-- BEGIN Excerpt to read --

After outlining its common characteristics, I explore differences in its implementation, including details of the tritone-heavy tonal space and the passages’ roles in the movements’ forms. I then describe the expansion of the “bopping bass” idea to the entire outer movements of Double Sextet and the role the tritone bop plays at the start of the last movement. Then, I explore the elevation of the tritone bop from the banal to the learned in Music for Ensemble & Orchestra, where the tritone-laden melodic idea is presented via an extensive fugato, while tritones appear in the sparsely syncopated bass voice, retaining a clear link to earlier practice.

Finally, I situate the tritone bop in the context of other tools that, after a period of honing, found themselves in Reich’s growing compositional toolbox.

 

Musical Translation and Recontextualization of Gerhard Richter’s Film Moving Picture (946-3) in Steve Reich’s Reich/Richter

Nevena Stanić
Northwestern University

This paper examines the hermeneutical and perceptual relationality between Steve Reich’s piece for large ensemble, Reich/Richter, and Gerhard Richter’s film Moving Picture (946-3). In 2019, New York’s The Shed commissioned Reich’s pulse-pattern composition to accompany a collage of animated patterns from Richter’s Abstract painting 946-3. Through a comparative analysis of the rhythmic, formal, and color changes in both works, I distinguish multiple layers of interdisciplinary referentiality between the primary source and the music. Given the corresponding pace of visual and audible structural organization, I argue that Reich/Richter is the Moving Picture’s translation, expanding the discussion on the representational aspects of what is otherwise considered as abstract musical minimalism.

Building on Lawrence Venuti’s theory of translation, which views translation as a means of recontextualizing and decontextualizing its primary work, and William Frawley’s theory of translation as recodification, this paper examines the layers through which Reich/Richter recontextualizes Moving Picture. Reich’s music corresponds to the visuals in pace, melody, and harmony; however, while the sustained tones of the accumulated rhythm conceptually translate the multitude of the film’s vivid images, they audibly decontextualize them, resulting in a hallucinatory effect of the static music and dynamic visuals.

True to its title, Reich/Richter highlights the dichotomy of perception during its live performances alongside the film projection. Still, the interaction between the music and the film serves its communicative purpose depending on the context; therefore, I claim that it acts both as a supplement and a translation of the visuals while also functioning as an independent recontextualized entity in concerts and recordings. Once the two works begin their independent trajectories, Reich/Richter retains the “Richter” aspect in its title, structure, and premiering context. Finally, I observe the film’s sole influence on Reich; namely, Moving Picture indicates a palimpsest of recontextualizations in Reich/Richter with the composer’s body of work, primarily his early works. Thus, Reich/Richter encapsulates Reich’s extensive career at another level, reconnecting it to his composing for film and premiering in galleries in the 1960s.

-- END Excerpt to read --
-- BEGIN Provided information --

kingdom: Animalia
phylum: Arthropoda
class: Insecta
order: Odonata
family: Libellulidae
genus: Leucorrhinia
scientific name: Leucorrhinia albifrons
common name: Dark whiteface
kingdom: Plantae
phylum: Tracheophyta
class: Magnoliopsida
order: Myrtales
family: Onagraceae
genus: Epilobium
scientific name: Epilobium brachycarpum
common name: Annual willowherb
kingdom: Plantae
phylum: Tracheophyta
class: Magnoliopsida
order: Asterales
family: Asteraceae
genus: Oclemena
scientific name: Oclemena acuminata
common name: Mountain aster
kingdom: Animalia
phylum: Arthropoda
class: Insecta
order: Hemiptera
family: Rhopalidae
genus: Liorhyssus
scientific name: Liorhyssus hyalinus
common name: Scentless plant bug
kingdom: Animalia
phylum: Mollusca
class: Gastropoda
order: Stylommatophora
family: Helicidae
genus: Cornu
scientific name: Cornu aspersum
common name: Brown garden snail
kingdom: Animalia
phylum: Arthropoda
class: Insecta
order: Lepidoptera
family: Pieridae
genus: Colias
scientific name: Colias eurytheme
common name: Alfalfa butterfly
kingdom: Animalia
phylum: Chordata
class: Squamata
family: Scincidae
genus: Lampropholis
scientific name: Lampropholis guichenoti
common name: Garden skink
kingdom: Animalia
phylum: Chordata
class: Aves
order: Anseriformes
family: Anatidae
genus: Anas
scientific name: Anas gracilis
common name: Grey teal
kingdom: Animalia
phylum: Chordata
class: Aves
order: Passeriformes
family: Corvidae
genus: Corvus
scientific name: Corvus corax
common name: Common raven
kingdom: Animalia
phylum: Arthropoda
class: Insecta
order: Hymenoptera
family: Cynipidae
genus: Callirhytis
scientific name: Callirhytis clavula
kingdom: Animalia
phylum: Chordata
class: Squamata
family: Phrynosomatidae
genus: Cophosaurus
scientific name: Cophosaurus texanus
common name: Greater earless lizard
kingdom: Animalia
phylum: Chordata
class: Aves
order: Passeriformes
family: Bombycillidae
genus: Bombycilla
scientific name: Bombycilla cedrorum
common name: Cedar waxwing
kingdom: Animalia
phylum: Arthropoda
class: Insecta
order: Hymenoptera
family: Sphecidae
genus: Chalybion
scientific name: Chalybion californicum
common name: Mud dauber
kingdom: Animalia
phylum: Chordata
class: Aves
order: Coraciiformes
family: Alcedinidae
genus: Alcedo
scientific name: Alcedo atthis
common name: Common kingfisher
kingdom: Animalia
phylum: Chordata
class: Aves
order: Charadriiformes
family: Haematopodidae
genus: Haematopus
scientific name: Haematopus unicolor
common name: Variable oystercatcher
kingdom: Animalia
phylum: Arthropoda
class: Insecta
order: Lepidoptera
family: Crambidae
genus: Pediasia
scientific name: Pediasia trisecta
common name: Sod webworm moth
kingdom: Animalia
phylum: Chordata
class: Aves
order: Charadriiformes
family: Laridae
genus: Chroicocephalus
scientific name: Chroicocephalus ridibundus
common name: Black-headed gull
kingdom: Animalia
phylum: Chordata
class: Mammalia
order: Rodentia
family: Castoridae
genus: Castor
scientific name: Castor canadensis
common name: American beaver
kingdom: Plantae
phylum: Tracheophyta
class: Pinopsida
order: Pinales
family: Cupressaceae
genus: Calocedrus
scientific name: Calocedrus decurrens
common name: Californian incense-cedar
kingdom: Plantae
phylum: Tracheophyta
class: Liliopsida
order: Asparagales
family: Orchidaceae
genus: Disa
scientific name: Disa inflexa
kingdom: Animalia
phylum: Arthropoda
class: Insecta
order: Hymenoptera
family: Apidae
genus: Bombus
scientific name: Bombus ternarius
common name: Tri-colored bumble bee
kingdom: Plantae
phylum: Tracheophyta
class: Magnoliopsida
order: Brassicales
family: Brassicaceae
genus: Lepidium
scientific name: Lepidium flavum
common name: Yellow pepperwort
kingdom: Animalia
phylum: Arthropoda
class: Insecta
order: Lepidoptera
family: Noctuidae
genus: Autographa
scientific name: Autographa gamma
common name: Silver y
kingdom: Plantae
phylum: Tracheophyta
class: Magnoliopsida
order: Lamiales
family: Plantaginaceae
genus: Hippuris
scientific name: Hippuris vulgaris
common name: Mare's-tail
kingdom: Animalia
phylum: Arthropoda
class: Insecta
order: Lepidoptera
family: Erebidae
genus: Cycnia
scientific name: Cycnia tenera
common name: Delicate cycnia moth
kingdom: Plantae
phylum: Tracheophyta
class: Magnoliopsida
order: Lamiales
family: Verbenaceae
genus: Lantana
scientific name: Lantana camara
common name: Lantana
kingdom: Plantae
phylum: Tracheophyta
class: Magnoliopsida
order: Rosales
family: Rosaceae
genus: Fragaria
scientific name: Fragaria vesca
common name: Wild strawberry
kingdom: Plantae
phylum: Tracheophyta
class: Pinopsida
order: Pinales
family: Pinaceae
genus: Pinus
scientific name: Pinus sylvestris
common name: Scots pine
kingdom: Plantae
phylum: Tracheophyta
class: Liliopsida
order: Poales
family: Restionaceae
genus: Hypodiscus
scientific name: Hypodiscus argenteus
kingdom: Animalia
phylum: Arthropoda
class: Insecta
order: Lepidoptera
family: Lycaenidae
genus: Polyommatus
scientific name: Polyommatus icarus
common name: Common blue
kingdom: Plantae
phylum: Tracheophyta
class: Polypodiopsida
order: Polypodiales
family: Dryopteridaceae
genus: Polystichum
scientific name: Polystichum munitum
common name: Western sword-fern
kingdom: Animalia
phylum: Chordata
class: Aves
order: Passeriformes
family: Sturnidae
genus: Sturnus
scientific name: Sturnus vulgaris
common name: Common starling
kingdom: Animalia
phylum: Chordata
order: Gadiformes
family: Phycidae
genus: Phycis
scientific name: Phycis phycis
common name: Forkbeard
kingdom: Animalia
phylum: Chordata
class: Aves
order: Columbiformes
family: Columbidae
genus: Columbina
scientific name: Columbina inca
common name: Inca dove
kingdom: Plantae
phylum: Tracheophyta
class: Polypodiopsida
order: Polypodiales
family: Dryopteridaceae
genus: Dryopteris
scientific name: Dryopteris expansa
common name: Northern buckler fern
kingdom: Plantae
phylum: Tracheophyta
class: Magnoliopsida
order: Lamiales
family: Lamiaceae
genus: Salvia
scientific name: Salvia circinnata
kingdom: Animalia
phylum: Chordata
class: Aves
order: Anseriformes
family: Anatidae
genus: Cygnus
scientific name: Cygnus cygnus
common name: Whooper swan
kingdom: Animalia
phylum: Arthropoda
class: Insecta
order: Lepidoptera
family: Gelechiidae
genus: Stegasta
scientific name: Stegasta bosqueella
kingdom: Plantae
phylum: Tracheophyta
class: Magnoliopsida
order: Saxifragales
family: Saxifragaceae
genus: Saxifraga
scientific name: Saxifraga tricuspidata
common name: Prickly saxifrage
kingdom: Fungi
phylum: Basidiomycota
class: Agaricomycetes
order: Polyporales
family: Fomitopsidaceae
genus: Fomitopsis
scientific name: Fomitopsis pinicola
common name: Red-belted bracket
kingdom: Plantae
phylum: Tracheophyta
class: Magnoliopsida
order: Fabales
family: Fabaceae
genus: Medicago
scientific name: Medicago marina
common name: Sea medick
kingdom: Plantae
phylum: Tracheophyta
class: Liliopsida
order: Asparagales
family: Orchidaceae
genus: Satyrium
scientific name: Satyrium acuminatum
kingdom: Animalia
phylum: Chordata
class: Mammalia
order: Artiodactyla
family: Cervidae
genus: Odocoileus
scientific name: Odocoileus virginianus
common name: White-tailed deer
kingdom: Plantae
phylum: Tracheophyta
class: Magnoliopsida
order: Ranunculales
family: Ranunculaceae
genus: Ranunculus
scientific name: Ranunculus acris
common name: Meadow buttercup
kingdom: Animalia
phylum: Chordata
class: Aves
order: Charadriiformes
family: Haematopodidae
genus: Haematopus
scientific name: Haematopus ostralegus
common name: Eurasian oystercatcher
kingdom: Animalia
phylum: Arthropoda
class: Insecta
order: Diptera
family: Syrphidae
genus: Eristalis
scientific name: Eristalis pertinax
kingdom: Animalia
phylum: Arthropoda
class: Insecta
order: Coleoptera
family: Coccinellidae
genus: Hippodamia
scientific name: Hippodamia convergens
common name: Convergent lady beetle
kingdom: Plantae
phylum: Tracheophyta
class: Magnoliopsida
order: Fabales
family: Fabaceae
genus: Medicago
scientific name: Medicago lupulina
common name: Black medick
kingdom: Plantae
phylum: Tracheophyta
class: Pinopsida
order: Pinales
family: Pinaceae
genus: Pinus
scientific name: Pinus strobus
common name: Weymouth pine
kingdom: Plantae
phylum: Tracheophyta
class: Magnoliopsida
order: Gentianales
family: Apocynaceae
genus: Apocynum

-- END Provided information --

> _Work to do_
1/ Reproduce the passage on Steve Reich's music word for word, between "Nevena Stanić" and "abstract musical minimalism.", inclusive.
2/ Name every composition by Steve Reich that the passage on Steve Reich's music mentions by title.

> _Task solutions_
1/
Nevena Stanić
Northwestern University

This paper examines the hermeneutical and perceptual relationality between Steve Reich’s piece for large ensemble, Reich/Richter, and Gerhard Richter’s film Moving Picture (946-3). In 2019, New York’s The Shed commissioned Reich’s pulse-pattern composition to accompany a collage of animated patterns from Richter’s Abstract painting 946-3. Through a comparative analysis of the rhythmic, formal, and color changes in both works, I distinguish multiple layers of interdisciplinary referentiality between the primary source and the music. Given the corresponding pace of visual and audible structural organization, I argue that Reich/Richter is the Moving Picture’s translation, expanding the discussion on the representational aspects of what is otherwise considered as abstract musical minimalism.

2/
Double Sextet
Music for Ensemble & Orchestra
Reich/Richter